WHAT THIS TASK INVOLVES
From the natural gas market article below, extract the passage from "But the rise" up to and including "sourced from renewables?", copying it word for word.

— BEGIN TEXT BLOCK —

Three Tough Questions for an Uncertain Global Gas Market

Dec 4, 2018 1:00 PM ET
Survey response data from Black & Veatch's 2018 Strategic Directions: Natural Gas Report

By Deepa Poduval, Senior Managing Director, leading the Oil & Gas and Mining practice within Black & Veatch Management Consulting. 

Increasing global gas supply from newer producers like the United States, demand growth from developing economies in Asia, policy choices supporting cleaner energy sources the world over, lowered costs of renewables, and significant geopolitical shifts are reshaping the global natural gas market.

But the rise of renewables holds a special footing in this conversation. Renewable energy sources are the darling of the global discussion around sustainable power generation. As their prices drop and capabilities mature, solar, wind and other distributed energy technologies are taking an increasingly prominent position in the energy mix and creating new dynamics for stakeholders to consider. At a recent conference of oil and gas industry participants in Spain, we posed three blunt questions:

Is natural gas the bridge to our energy future — a cleaner-energy connection that helps move us from fossil-based generation sources to a future of global energy primarily sourced from renewables?

Is it the destination — an acknowledgment that natural gas is here to stay, given its extended low-price cycle, abundance, mature supply chains and ability to complement a renewables strategy?

Or is it a has-been — a solution whose need has been surpassed by the increasingly robust toolsets of renewable energy resources?

We can say with some certainty that the “has-been” label is too strong and vastly understates natural gas’ current global importance. Natural gas is attractive to developing economies and emerging markets in ways that renewables cannot currently match, particularly in price and potential access

to supply. Competing factors make answers to those questions less than absolute, however, and what is clear is that the long-term dominance of natural gas is in question and bears watching by stakeholders.

An Approaching Solar Storm?

— END TEXT BLOCK —
— BEGIN ENTRIES SUPPLIED —

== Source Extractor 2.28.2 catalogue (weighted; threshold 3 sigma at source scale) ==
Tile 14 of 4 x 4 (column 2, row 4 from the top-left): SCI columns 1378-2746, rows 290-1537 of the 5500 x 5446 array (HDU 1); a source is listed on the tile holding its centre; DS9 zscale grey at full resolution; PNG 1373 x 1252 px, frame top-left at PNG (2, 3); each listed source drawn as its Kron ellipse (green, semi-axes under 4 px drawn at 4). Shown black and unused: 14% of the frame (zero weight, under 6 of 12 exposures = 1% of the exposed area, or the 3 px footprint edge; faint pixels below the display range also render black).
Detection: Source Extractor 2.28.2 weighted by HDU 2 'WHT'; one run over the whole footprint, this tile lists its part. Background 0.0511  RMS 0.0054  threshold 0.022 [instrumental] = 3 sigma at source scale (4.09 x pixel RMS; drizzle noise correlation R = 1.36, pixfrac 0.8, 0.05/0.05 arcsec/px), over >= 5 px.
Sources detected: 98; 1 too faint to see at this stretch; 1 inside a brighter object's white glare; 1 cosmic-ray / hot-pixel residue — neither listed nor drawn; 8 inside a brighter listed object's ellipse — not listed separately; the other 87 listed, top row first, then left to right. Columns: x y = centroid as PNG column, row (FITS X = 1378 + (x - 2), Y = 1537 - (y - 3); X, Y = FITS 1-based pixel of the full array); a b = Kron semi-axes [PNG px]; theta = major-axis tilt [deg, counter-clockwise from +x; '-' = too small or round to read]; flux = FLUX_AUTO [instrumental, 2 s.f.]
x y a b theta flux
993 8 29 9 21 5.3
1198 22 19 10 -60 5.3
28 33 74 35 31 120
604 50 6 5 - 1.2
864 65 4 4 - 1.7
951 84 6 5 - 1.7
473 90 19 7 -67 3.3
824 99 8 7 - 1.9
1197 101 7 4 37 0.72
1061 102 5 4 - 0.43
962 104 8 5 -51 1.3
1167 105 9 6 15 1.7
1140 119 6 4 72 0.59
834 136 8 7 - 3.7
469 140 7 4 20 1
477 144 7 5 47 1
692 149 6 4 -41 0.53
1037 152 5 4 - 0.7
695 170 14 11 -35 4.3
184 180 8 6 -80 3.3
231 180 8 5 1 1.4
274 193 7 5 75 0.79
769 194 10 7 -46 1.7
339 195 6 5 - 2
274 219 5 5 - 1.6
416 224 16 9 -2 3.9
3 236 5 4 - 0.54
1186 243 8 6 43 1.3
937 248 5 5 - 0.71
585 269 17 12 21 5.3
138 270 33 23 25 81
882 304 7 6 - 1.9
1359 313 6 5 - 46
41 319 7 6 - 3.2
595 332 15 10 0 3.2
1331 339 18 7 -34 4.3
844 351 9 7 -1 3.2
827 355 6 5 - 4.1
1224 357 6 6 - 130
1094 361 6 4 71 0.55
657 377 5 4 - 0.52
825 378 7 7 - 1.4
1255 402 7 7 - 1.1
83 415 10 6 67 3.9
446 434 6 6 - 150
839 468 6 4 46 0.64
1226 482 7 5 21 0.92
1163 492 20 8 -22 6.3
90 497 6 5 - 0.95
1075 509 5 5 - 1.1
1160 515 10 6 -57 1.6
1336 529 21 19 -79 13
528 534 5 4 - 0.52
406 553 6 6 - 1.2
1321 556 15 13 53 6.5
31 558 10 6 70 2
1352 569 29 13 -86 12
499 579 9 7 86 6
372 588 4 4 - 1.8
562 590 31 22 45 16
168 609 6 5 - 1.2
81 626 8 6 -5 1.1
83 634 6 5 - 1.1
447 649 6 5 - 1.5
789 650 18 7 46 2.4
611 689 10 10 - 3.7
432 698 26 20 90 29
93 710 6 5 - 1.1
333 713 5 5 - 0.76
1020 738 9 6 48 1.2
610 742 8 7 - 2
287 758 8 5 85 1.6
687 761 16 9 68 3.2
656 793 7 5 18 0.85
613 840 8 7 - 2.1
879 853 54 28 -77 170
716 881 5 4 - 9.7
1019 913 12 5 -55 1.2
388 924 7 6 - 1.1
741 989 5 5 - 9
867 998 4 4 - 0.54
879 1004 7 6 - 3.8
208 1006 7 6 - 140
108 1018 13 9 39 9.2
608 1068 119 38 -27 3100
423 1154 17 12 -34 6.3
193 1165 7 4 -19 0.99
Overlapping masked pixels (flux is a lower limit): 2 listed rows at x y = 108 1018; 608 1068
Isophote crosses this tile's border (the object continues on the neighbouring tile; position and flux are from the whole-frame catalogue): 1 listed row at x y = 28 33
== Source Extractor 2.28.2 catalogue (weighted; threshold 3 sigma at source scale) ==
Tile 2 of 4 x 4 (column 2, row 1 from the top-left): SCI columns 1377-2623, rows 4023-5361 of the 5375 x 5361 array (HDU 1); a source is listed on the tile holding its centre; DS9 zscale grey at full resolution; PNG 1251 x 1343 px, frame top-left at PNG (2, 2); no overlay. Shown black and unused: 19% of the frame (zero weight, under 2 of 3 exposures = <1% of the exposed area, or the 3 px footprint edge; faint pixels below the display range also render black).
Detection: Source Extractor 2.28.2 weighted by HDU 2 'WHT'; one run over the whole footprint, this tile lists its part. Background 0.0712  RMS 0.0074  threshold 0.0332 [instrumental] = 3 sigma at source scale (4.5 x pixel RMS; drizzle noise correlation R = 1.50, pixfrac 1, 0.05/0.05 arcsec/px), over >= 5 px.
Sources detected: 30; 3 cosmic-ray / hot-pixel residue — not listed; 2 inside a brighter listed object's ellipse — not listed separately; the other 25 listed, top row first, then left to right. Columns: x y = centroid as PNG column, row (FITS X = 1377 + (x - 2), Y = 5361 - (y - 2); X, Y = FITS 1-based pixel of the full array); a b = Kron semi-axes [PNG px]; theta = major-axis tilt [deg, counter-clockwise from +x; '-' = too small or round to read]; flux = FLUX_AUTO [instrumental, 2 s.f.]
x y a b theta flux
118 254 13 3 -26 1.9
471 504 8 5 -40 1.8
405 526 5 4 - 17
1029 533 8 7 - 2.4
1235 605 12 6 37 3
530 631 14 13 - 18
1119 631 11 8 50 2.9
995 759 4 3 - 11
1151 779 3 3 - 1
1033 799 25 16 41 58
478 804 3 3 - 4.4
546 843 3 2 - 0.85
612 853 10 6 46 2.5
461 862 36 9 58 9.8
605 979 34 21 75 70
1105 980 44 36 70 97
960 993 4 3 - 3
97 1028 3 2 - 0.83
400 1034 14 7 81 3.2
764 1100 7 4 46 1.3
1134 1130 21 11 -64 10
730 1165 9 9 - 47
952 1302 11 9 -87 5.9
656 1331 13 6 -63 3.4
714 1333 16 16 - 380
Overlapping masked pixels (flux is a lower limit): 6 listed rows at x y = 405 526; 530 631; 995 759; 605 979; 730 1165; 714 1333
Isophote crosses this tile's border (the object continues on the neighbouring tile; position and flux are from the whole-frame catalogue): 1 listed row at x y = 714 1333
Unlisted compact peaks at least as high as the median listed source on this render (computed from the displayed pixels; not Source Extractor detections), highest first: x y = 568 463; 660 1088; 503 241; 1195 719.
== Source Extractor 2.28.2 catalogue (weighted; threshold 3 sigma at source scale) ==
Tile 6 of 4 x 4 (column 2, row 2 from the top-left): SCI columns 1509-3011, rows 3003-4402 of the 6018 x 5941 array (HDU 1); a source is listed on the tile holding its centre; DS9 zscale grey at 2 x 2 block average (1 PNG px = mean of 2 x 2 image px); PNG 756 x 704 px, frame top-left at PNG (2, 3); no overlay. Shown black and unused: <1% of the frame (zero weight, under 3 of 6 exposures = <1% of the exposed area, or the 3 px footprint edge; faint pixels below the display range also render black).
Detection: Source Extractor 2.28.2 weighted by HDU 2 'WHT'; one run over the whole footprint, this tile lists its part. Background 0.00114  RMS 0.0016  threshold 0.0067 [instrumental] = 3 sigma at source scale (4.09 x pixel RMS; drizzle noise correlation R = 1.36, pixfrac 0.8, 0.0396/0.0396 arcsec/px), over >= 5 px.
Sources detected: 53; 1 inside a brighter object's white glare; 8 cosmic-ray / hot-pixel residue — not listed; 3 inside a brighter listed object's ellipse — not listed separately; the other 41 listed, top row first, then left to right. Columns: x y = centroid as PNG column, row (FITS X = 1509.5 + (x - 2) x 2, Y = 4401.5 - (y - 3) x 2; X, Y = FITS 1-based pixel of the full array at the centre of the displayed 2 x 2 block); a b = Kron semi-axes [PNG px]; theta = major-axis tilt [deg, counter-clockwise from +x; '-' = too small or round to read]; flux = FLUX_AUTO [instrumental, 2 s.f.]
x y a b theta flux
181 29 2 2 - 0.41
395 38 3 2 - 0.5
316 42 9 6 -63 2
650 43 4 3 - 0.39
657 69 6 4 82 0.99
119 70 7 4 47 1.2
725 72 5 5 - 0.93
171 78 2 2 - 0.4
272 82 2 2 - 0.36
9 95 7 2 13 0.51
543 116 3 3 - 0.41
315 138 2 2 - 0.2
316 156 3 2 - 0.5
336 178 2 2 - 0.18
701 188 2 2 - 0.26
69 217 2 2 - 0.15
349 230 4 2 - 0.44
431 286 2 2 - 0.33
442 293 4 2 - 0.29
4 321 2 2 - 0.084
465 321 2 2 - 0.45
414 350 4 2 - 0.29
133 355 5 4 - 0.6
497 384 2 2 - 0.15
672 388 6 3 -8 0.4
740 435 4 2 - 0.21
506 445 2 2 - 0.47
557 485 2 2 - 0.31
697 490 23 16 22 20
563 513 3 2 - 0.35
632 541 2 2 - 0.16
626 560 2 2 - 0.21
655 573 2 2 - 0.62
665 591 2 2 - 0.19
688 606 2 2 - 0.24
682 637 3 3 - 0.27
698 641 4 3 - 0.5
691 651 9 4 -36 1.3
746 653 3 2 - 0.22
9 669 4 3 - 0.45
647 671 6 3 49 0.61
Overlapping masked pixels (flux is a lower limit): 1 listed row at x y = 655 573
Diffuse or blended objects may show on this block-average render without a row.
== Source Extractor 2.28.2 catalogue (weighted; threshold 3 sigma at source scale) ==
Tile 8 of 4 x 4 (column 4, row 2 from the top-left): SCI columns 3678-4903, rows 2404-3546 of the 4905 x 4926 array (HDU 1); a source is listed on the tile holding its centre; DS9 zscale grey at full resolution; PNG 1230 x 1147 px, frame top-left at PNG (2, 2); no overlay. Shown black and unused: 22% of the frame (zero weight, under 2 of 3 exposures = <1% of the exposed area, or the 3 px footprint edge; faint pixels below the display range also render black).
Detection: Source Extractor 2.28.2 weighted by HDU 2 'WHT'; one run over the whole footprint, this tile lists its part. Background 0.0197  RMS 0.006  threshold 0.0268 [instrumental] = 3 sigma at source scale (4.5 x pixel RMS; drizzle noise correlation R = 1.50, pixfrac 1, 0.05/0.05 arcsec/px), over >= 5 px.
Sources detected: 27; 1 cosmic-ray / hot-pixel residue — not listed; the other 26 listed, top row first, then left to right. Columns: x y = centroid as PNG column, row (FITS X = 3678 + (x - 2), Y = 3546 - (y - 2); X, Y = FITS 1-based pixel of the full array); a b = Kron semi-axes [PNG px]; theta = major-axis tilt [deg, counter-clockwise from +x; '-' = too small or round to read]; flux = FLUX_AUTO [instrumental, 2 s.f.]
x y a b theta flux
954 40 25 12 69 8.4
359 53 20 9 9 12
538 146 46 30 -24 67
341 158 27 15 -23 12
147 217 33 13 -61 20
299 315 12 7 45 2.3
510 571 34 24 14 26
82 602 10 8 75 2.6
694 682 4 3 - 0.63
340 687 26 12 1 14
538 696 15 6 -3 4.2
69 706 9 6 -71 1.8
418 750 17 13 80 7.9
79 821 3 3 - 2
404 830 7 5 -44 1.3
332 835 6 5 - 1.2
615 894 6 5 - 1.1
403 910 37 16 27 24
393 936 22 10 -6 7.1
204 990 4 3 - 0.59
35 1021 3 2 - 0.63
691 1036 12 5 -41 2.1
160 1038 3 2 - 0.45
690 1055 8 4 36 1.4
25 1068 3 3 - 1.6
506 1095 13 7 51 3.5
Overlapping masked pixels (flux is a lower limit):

— END ENTRIES SUPPLIED —

RESULT
But the rise of renewables holds a special footing in this conversation. Renewable energy sources are the darling of the global discussion around sustainable power generation. As their prices drop and capabilities mature, solar, wind and other distributed energy technologies are taking an increasingly prominent position in the energy mix and creating new dynamics for stakeholders to consider. At a recent conference of oil and gas industry participants in Spain, we posed three blunt questions:

Is natural gas the bridge to our energy future — a cleaner-energy connection that helps move us from fossil-based generation sources to a future of global energy primarily sourced from renewables?